Contergan ruling: Victims should not receive double benefits

Living with disability
Are people affected by thalidomide allowed to receive aid more than once? The Federal Constitutional Court says no

A bottle of the sleeping pill and sedative Contergan in a display case in the German Museum

© Frank Leonhardt / DPA

Thousands of children were born with deformities because of the sleeping pill Contergan. A man wanted to have various compensations taken into account – and now failed in court.

Contergan victims have to accept that foreign aid is counted towards the capital compensation according to the Contergan Foundation Act and the Contergan pension. With a decision published on Wednesday in Karlsruhe, a thalidomide victim living in Ireland was unsuccessful before the highest German court.

Between 1958 and 1962, around 10,000 children worldwide were born with severe limb deformities and other physical defects, often with shortened arms or legs – their mothers had taken the thalidomide-containing sleeping pill and sedative Contergan from the German pharmaceutical company Grünenthal during pregnancy.

Contergan victim loses court case

Since 1972, the state Contergan Foundation has been making pension payments and other benefits to people affected by thalidomide at home and abroad.
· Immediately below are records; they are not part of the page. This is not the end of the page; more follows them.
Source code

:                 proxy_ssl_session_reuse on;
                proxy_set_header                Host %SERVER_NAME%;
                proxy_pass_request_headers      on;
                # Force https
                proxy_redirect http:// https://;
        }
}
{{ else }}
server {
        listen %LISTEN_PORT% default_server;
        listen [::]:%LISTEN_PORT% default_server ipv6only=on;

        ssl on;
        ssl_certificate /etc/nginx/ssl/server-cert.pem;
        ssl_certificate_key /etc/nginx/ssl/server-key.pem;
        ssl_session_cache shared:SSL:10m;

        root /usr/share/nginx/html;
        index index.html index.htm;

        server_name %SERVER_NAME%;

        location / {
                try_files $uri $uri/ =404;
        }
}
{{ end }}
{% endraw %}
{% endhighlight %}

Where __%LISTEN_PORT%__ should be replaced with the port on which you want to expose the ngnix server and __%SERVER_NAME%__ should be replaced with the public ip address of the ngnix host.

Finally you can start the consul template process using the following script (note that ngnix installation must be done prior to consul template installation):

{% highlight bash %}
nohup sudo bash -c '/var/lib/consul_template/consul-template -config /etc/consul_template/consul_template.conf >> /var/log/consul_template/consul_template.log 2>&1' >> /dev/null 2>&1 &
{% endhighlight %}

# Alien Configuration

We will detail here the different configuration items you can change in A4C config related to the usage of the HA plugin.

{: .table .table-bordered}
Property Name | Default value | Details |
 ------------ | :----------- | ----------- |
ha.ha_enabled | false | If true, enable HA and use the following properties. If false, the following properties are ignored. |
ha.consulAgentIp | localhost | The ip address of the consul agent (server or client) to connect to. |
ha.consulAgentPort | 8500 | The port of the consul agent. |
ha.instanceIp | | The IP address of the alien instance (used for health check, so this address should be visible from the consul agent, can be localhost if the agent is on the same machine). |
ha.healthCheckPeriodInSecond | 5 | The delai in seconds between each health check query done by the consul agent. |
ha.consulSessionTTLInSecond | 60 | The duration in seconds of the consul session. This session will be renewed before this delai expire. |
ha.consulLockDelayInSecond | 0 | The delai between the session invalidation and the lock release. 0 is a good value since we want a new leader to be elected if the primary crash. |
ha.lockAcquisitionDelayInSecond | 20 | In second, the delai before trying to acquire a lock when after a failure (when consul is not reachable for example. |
The plaintiff from Ireland receives benefits from the Irish state in addition to the German thalidomide pension because of his thalidomide damage. These payments have been offset against his thalidomide pension since 2013. He went to court against this.

The Federal Administrative Court referred the matter to the Federal Constitutional Court. That decided: The challenged passage of the law on the Contergan Foundation for Disabled People (Contergan Foundation Act) is constitutional. The offsetting regulation does encroach on the property rights of thalidomide pension recipients. However, the intervention is justified. “The regulation prevents double benefits and thus avoids impairment of the equality of benefit recipients,” said the Federal Constitutional Court (1 BvL 6/21 – decision of November 21, 2023).